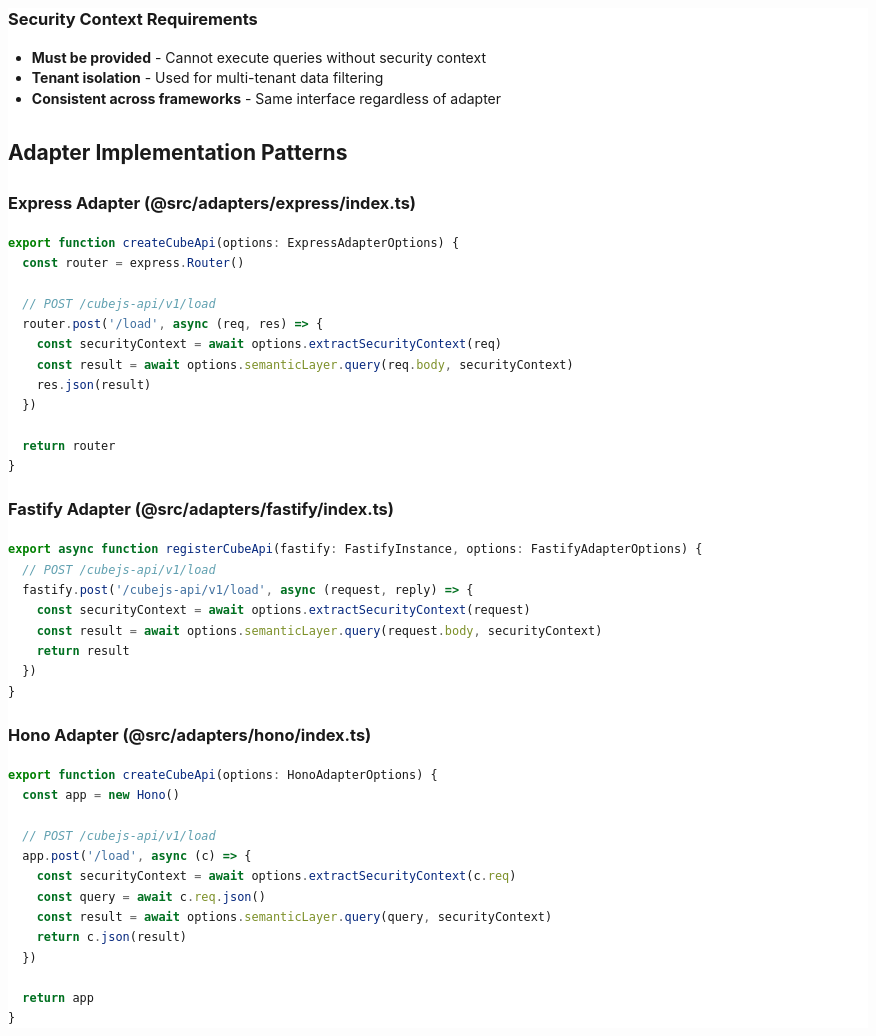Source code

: ### Security Context Requirements
- **Must be provided** - Cannot execute queries without security context
- **Tenant isolation** - Used for multi-tenant data filtering
- **Consistent across frameworks** - Same interface regardless of adapter

## Adapter Implementation Patterns

### Express Adapter (@src/adapters/express/index.ts)

```typescript
export function createCubeApi(options: ExpressAdapterOptions) {
  const router = express.Router()
  
  // POST /cubejs-api/v1/load
  router.post('/load', async (req, res) => {
    const securityContext = await options.extractSecurityContext(req)
    const result = await options.semanticLayer.query(req.body, securityContext)
    res.json(result)
  })
  
  return router
}
```

### Fastify Adapter (@src/adapters/fastify/index.ts)

```typescript
export async function registerCubeApi(fastify: FastifyInstance, options: FastifyAdapterOptions) {
  // POST /cubejs-api/v1/load
  fastify.post('/cubejs-api/v1/load', async (request, reply) => {
    const securityContext = await options.extractSecurityContext(request)
    const result = await options.semanticLayer.query(request.body, securityContext)
    return result
  })
}
```

### Hono Adapter (@src/adapters/hono/index.ts)

```typescript
export function createCubeApi(options: HonoAdapterOptions) {
  const app = new Hono()
  
  // POST /cubejs-api/v1/load
  app.post('/load', async (c) => {
    const securityContext = await options.extractSecurityContext(c.req)
    const query = await c.req.json()
    const result = await options.semanticLayer.query(query, securityContext)
    return c.json(result)
  })
  
  return app
}
```
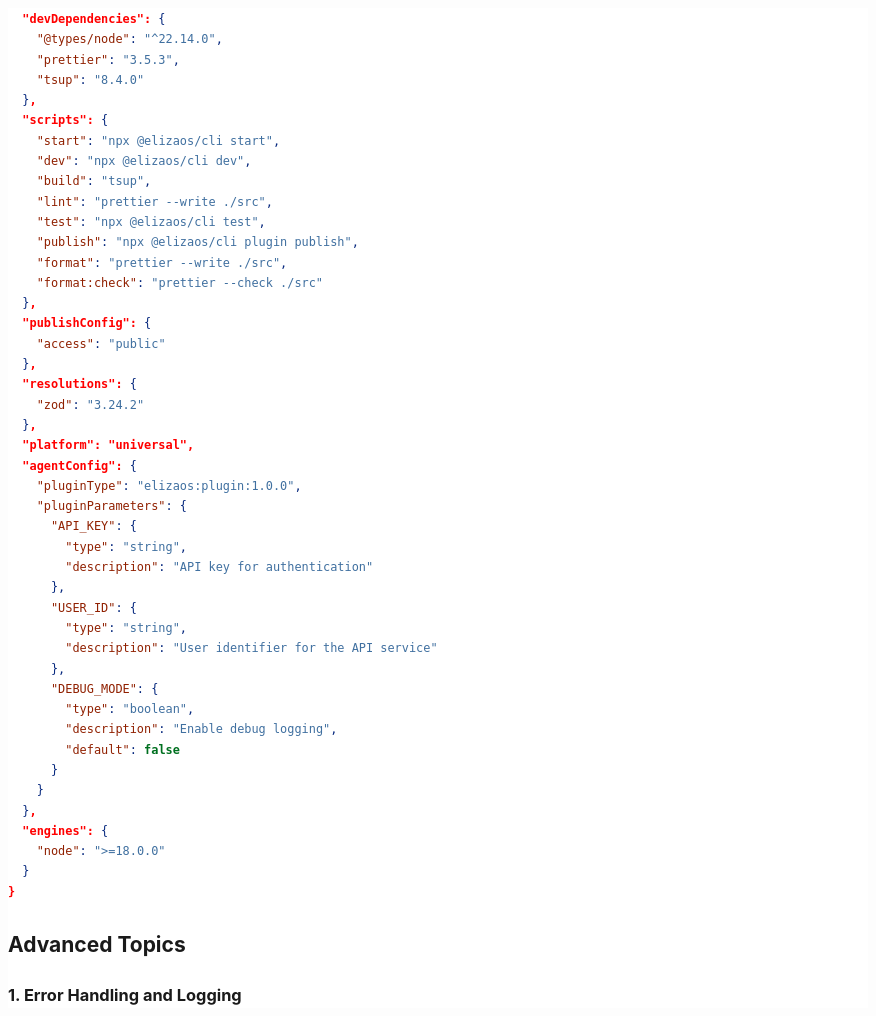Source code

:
 ```json
  "devDependencies": {
    "@types/node": "^22.14.0",
    "prettier": "3.5.3",
    "tsup": "8.4.0"
  },
  "scripts": {
    "start": "npx @elizaos/cli start",
    "dev": "npx @elizaos/cli dev",
    "build": "tsup",
    "lint": "prettier --write ./src",
    "test": "npx @elizaos/cli test",
    "publish": "npx @elizaos/cli plugin publish",
    "format": "prettier --write ./src",
    "format:check": "prettier --check ./src"
  },
  "publishConfig": {
    "access": "public"
  },
  "resolutions": {
    "zod": "3.24.2"
  },
  "platform": "universal",
  "agentConfig": {
    "pluginType": "elizaos:plugin:1.0.0",
    "pluginParameters": {
      "API_KEY": {
        "type": "string",
        "description": "API key for authentication"
      },
      "USER_ID": {
        "type": "string",
        "description": "User identifier for the API service"
      },
      "DEBUG_MODE": {
        "type": "boolean",
        "description": "Enable debug logging",
        "default": false
      }
    }
  },
  "engines": {
    "node": ">=18.0.0"
  }
}
```

## Advanced Topics

### 1. Error Handling and Logging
:::
#### Problem statement:
Filter by the word "index": copy every line of the data that holds it.

#### Solution to this task:
### Express Adapter (@src/adapters/express/index.ts)
### Fastify Adapter (@src/adapters/fastify/index.ts)
### Hono Adapter (@src/adapters/hono/index.ts)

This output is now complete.